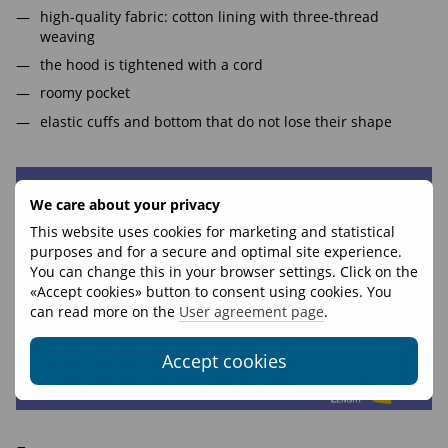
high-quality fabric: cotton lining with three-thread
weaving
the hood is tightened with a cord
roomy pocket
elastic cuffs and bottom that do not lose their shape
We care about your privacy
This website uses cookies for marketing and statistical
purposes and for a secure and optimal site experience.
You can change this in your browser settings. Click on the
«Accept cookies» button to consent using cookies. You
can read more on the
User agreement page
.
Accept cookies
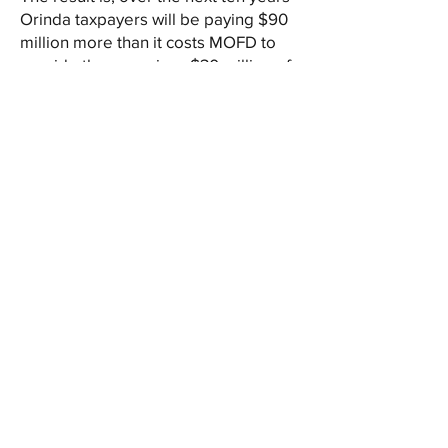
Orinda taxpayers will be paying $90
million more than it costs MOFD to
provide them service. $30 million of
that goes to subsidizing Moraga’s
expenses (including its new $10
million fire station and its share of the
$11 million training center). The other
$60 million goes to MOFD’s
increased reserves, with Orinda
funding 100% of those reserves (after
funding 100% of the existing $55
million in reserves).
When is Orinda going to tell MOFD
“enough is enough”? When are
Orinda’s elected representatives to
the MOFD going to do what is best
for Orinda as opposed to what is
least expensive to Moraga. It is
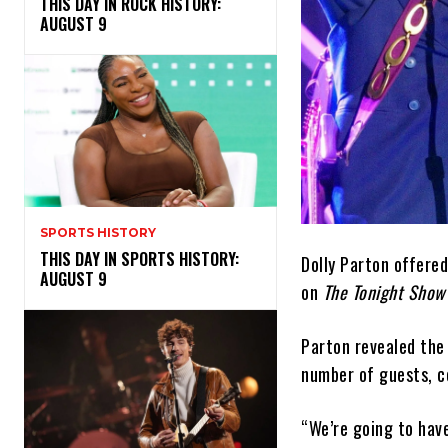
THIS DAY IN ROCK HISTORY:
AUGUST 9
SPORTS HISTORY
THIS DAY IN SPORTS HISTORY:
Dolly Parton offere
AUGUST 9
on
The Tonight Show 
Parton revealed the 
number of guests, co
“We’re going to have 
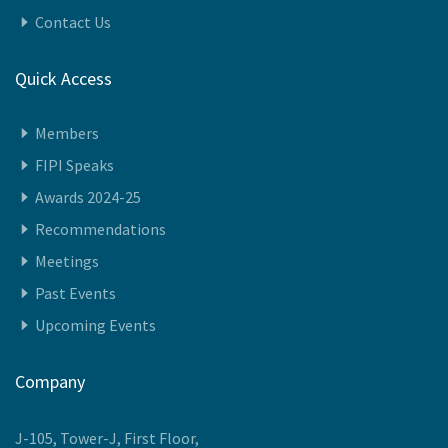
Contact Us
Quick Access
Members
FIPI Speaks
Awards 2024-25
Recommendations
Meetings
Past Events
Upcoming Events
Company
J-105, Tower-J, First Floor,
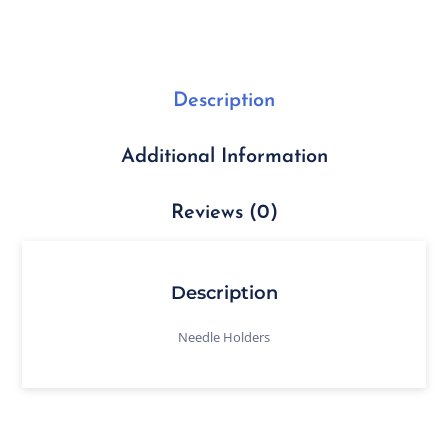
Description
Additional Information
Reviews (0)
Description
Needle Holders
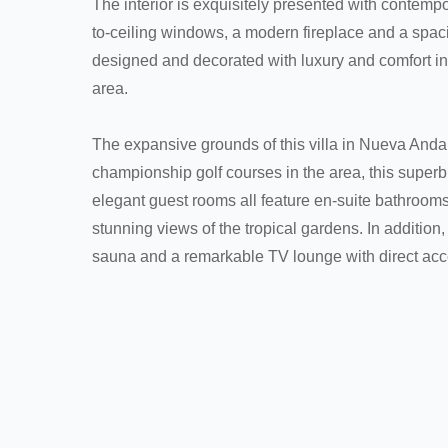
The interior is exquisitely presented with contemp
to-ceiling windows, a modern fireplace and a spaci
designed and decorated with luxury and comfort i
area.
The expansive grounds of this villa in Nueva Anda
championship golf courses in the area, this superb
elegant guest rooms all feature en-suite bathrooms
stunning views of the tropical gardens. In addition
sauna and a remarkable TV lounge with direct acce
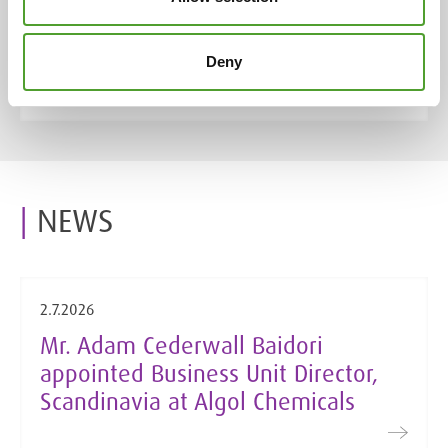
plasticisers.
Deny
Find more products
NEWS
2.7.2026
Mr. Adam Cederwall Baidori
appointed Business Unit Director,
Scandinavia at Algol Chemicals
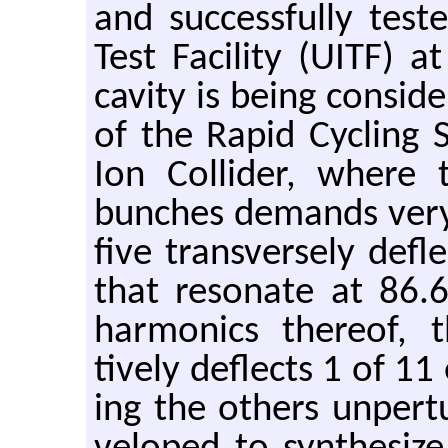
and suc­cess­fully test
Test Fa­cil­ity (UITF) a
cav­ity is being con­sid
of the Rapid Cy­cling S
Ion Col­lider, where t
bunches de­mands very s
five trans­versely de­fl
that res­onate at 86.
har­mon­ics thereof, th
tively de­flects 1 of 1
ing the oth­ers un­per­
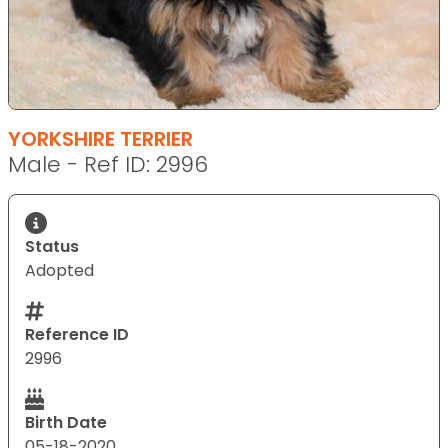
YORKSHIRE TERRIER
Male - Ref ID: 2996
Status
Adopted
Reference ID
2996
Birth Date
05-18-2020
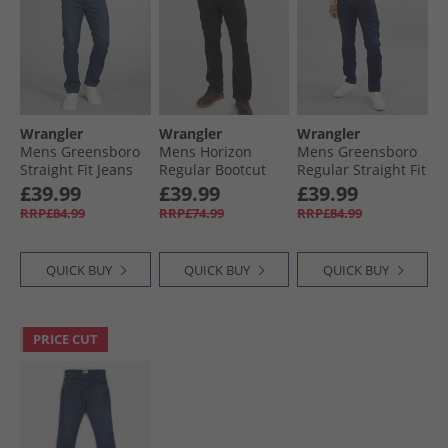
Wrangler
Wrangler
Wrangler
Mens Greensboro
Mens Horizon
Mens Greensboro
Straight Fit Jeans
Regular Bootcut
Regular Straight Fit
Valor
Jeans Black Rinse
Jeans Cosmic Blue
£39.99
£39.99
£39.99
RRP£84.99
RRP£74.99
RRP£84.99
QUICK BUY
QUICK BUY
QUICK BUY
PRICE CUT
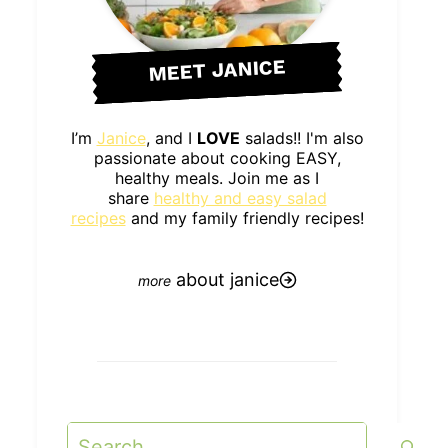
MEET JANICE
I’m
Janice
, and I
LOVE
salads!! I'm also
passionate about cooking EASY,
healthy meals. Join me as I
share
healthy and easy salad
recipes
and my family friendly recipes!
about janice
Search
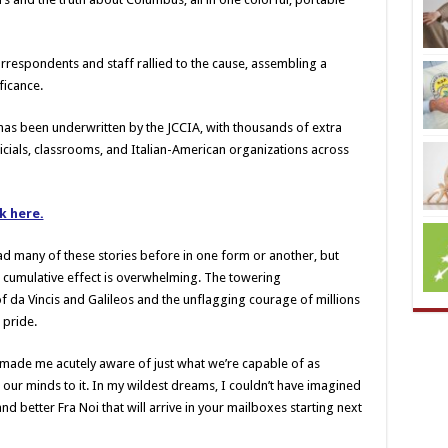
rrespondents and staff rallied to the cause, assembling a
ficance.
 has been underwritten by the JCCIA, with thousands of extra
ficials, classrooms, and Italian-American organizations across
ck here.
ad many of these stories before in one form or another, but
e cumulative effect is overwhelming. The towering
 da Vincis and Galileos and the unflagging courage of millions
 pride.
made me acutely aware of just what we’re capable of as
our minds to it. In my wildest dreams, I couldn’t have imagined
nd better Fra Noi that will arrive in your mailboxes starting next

______________________________

Each record above must be set down again unchanged, with its pictures left out.

Task answer
high-quality fabric: cotton lining with three-thread
weaving
the hood is tightened with a cord
roomy pocket
elastic cuffs and bottom that do not lose their shape
We care about your privacy
This website uses cookies for marketing and statistical
purposes and for a secure and optimal site experience.
You can change this in your browser settings. Click on the
«Accept cookies» button to consent using cookies. You
can read more on the
User agreement page
.
Accept cookies
Orinda taxpayers will be paying $90
million more than it costs MOFD to
provide them service. $30 million of
that goes to subsidizing Moraga’s
expenses (including its new $10
million fire station and its share of the
$11 million training center). The other
$60 million goes to MOFD’s
increased reserves, with Orinda
funding 100% of those reserves (after
funding 100% of the existing $55
million in reserves).
When is Orinda going to tell MOFD
“enough is enough”? When are
Orinda’s elected representatives to
the MOFD going to do what is best
for Orinda as opposed to what is
least expensive to Moraga. It is
THIS DAY IN ROCK HISTORY:
AUGUST 9
SPORTS HISTORY
THIS DAY IN SPORTS HISTORY:
Dolly Parton offere
AUGUST 9
on
The Tonight Show 
Parton revealed the 
number of guests, co
“We’re going to have 
Contact Us
Quick Access
Members
FIPI Speaks
Awards 2024-25
Recommendations
Meetings
Past Events
Upcoming Events
Company
J-105, Tower-J, First Floor,
Description
Additional Information
Reviews (0)
Description
Needle Holders
The interior is exquisitely presented with contemp
to-ceiling windows, a modern fireplace and a spaci
designed and decorated with luxury and comfort i
area.
The expansive grounds of this villa in Nueva Anda
championship golf courses in the area, this superb
elegant guest rooms all feature en-suite bathrooms
stunning views of the tropical gardens. In addition
sauna and a remarkable TV lounge with direct acce
plasticisers.
Deny
Find more products
NEWS
2.7.2026
Mr. Adam Cederwall Baidori
appointed Business Unit Director,
Scandinavia at Algol Chemicals
and suc­cess­fully test
Test Fa­cil­ity (UITF) a
cav­ity is being con­sid
of the Rapid Cy­cling S
Ion Col­lider, where t
bunches de­mands very s
five trans­versely de­fl
that res­onate at 86.
har­mon­ics thereof, th
tively de­flects 1 of 1
ing the oth­ers un­per­
YORKSHIRE TERRIER
Male - Ref ID: 2996
Status
Adopted
Reference ID
2996
Birth Date
05-18-2020
Wrangler
Wrangler
Wrangler
Mens Greensboro
Mens Horizon
Mens Greensboro
Straight Fit Jeans
Regular Bootcut
Regular Straight Fit
Valor
Jeans Black Rinse
Jeans Cosmic Blue
£39.99
£39.99
£39.99
RRP£84.99
RRP£74.99
RRP£84.99
QUICK BUY
QUICK BUY
QUICK BUY
PRICE CUT
MEET JANICE
I’m
Janice
, and I
LOVE
salads!! I'm also
passionate about cooking EASY,
healthy meals. Join me as I
share
healthy and easy salad
recipes
and my family friendly recipes!
about janice
Search
rrespondents and staff rallied to the cause, assembling a
ficance.
 has been underwritten by the JCCIA, with thousands of extra
ficials, classrooms, and Italian-American organizations across
ck here.
ad many of these stories before in one form or another, but
e cumulative effect is overwhelming. The towering
 da Vincis and Galileos and the unflagging courage of millions
 pride.
made me acutely aware of just what we’re capable of as
our minds to it. In my wildest dreams, I couldn’t have imagined
nd better Fra Noi that will arrive in your mailboxes starting next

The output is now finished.